About Credit Card Calculator
Formula
Monthly Interest = (APR / 12) × Balance Interest is technically calculated daily (APR / 365 × Balance × Days), then charged monthly. Each payment first covers accrued interest; only the remainder reduces principal.
Current Standards: Average credit card APR in 2026: 22.77%. 0% intro APR offers typically last 15-21 months. Balance transfer fees: 3-5% of transferred amount.
Frequently Asked Questions
Why does paying the minimum take so long?
Because most of the minimum goes to interest rather than principal. On a $5,000 balance at 22% APR, the monthly interest is about $92 (22% ÷ 12 × $5,000). A 2% minimum payment is $100, so only roughly $8 actually reduces your principal in the first month. As the balance falls, the minimum is recalculated lower too, so each payment chips away even less, dragging the payoff out for well over a decade. The fix is to ignore the shrinking minimum and pay a fixed dollar amount instead — every dollar above the interest charge goes straight to principal and compounds your progress month after month.

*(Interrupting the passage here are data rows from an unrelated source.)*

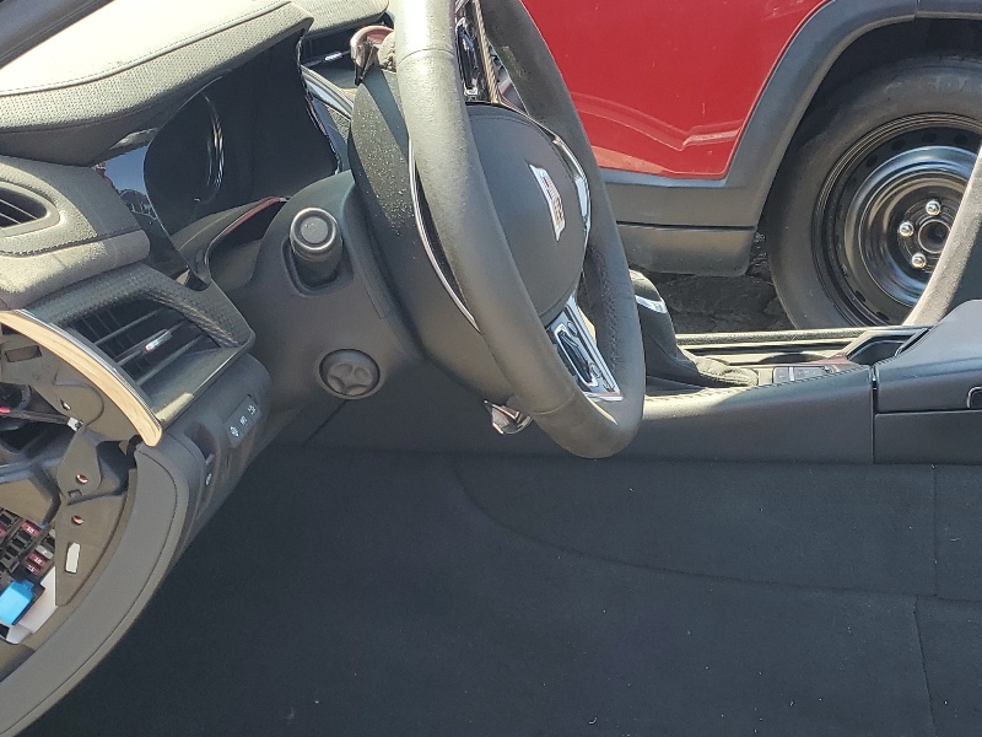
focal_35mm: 52
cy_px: 408
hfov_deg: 36.4
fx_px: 1475
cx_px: 660
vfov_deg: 28.0
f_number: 1.5
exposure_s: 1/385
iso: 50
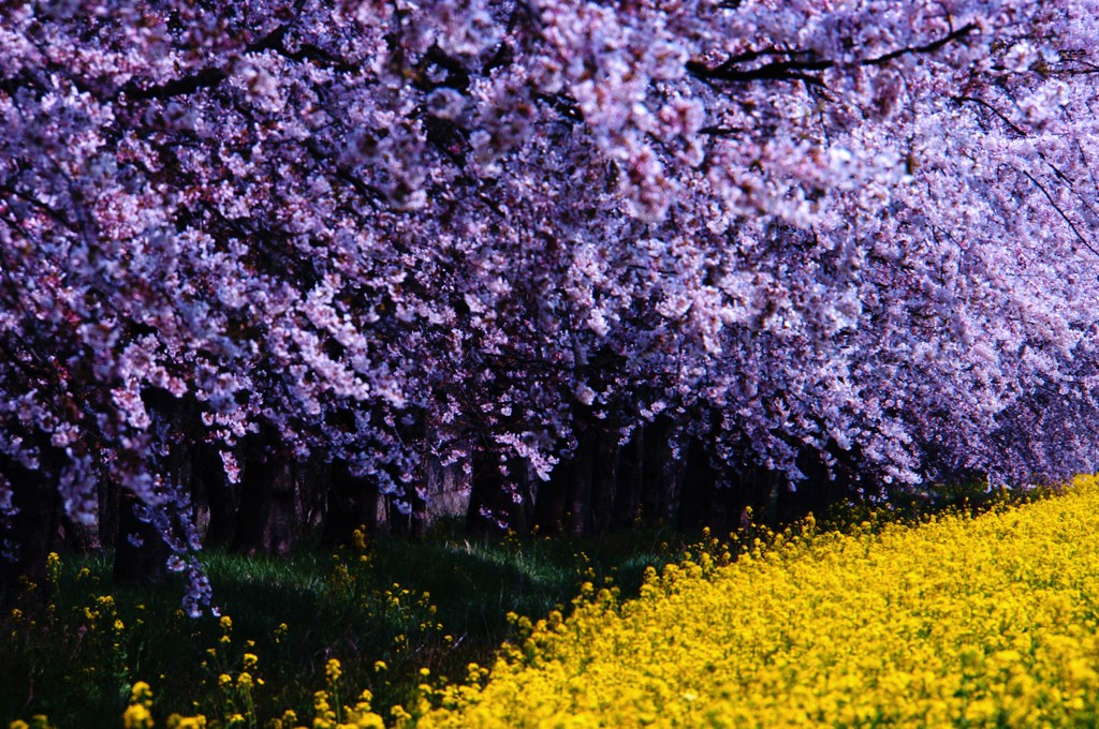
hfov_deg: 6.9
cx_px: 550
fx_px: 9147
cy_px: 364
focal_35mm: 300
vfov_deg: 4.6
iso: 200
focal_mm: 200
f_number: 14
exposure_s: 1/400
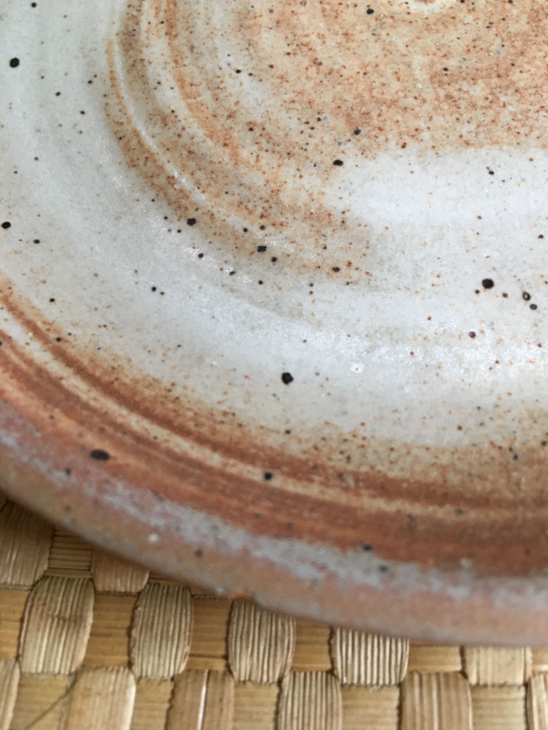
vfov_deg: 61.7
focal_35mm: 29
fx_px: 612
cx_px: 274
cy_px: 365
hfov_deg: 48.2
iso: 125
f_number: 2.2
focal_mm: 4.15
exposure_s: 1/33
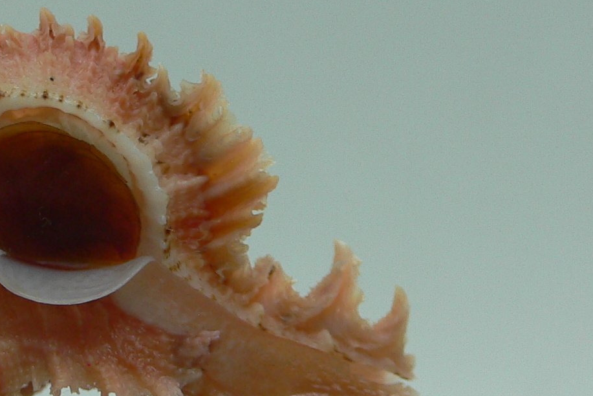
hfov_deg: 24.3
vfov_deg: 17.0
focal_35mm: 80
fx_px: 1318
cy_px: 269
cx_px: 16
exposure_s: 1/80
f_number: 2.8
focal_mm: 4.6
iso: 80
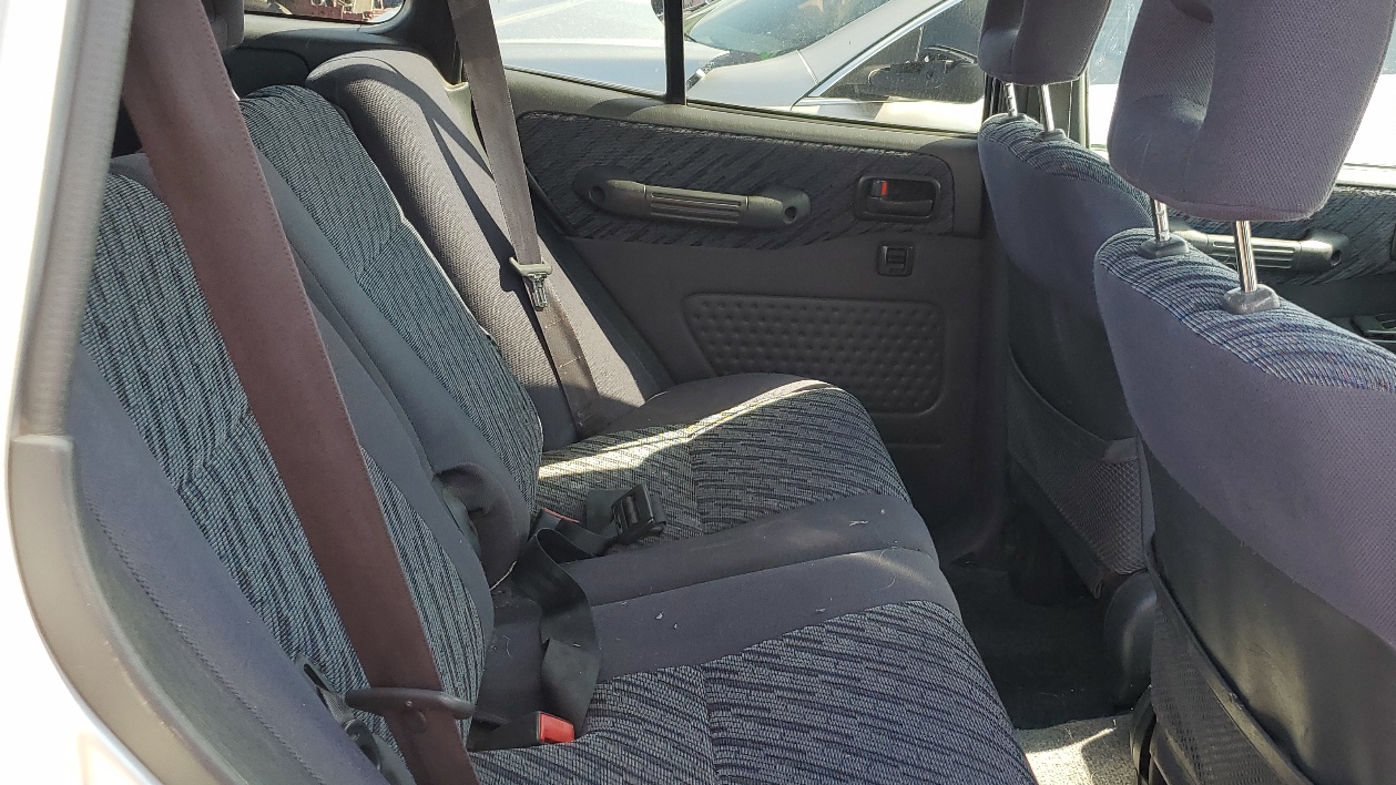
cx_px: 843
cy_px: 395
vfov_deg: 32.8
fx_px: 1333
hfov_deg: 54.9
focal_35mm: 36
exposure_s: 1/278
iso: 50
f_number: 1.5
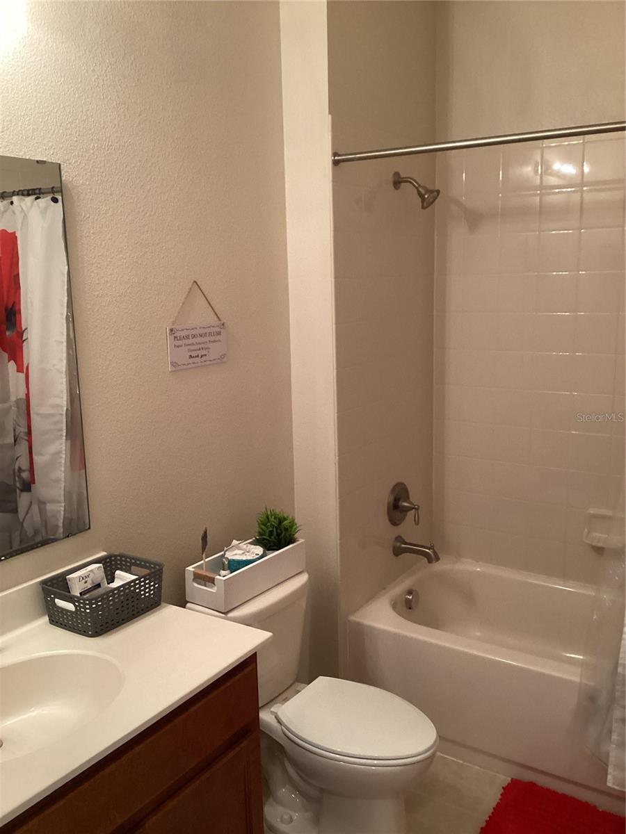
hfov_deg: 45.4
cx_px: 313
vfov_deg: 58.4
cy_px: 417
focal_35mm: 31
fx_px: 747
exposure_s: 1/60
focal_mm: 3.3
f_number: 2.4
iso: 320
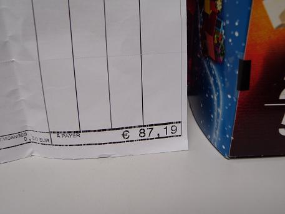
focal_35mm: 34
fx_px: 280
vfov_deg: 41.8
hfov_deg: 53.9
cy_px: 107
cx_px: 142
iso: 100
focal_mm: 7.2
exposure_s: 1/60
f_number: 3.1
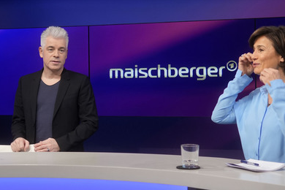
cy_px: 107
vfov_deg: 26.0
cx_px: 160
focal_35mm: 52
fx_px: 412
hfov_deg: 38.1
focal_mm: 30
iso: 640
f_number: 2.2
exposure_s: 1/200
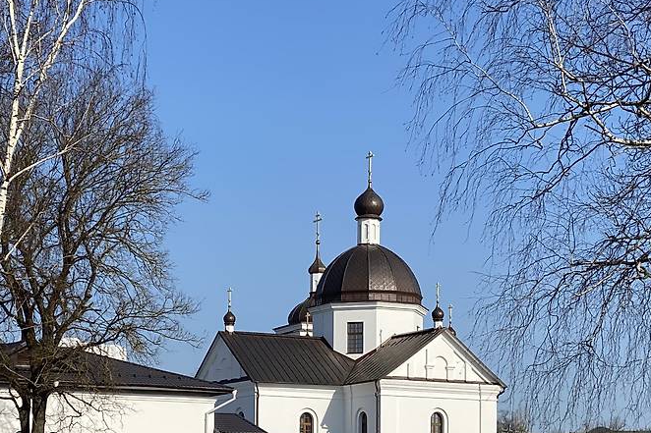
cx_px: 223
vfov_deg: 13.9
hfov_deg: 20.8
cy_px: 317
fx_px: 1772
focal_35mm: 98
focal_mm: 6
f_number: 2
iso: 20
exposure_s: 1/1497
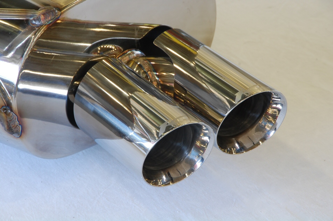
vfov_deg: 4.6
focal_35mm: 300
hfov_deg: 6.9
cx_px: 166
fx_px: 2773
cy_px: 110
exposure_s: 1/2
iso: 200
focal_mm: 200
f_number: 13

Should I do a balance transfer?
It makes sense when the transfer fee costs less than the interest you'd otherwise pay and you can clear the balance during the 0% intro period. Those promotions typically last 15-21 months and charge a 3-5% transfer fee upfront. For example, moving $5,000 at a 3% fee costs $150, versus well over $1,000 in interest if you kept it on a card at 22% APR. The catch is that any balance remaining when the intro period ends reverts to the regular APR, often above 20%, so a transfer only helps if you have a realistic plan to pay it off in time and stop adding new charges to either card.
How does credit card interest actually work?
Most cards charge interest daily on your average daily balance. The APR is divided by 365 to get a daily periodic rate — a 22% APR is about 0.0603% per day — and that rate is applied to your balance each day, then summed into one monthly charge. If you pay your statement balance in full by the due date, the grace period means you pay zero interest on purchases. But carry any balance forward and you lose that grace period: new purchases start accruing interest from the day they post, and you're charged for every day the balance sits there. This calculator uses the equivalent monthly rate (APR ÷ 12) to project your payoff, which closely tracks the daily method.
Which debt should I pay off first?
Mathematically, attack the debt with the highest interest rate first — the avalanche method — and credit cards usually top the list. A $5,000 card balance at 22% APR costs about $1,100 a year in interest, while a $5,000 car loan at 6% costs around $300, so clearing the card first saves roughly $800 annually. The snowball method, which targets the smallest balance first regardless of rate, costs a bit more in total interest but delivers quick wins that help some people stay motivated. Either way, you make minimum payments on everything else and throw all spare cash at the one target debt. For high-APR credit cards specifically, the avalanche math is usually compelling.
How do I avoid credit card debt in the future?
Treat credit cards like debit cards and never charge more than you can repay that month. The simplest safeguard is autopay set to the full statement balance, which guarantees you keep the grace period and pay zero interest. Build a starter emergency fund — many advisors suggest around $1,000 to begin — so unexpected costs go to savings rather than onto the card. If you ever can't pay in full, stop using the card immediately and switch to cash or debit until the balance is cleared, so you're not stacking new interest-bearing purchases on top of old debt. Used this way, cards give you rewards and fraud protection without ever costing you a cent in interest.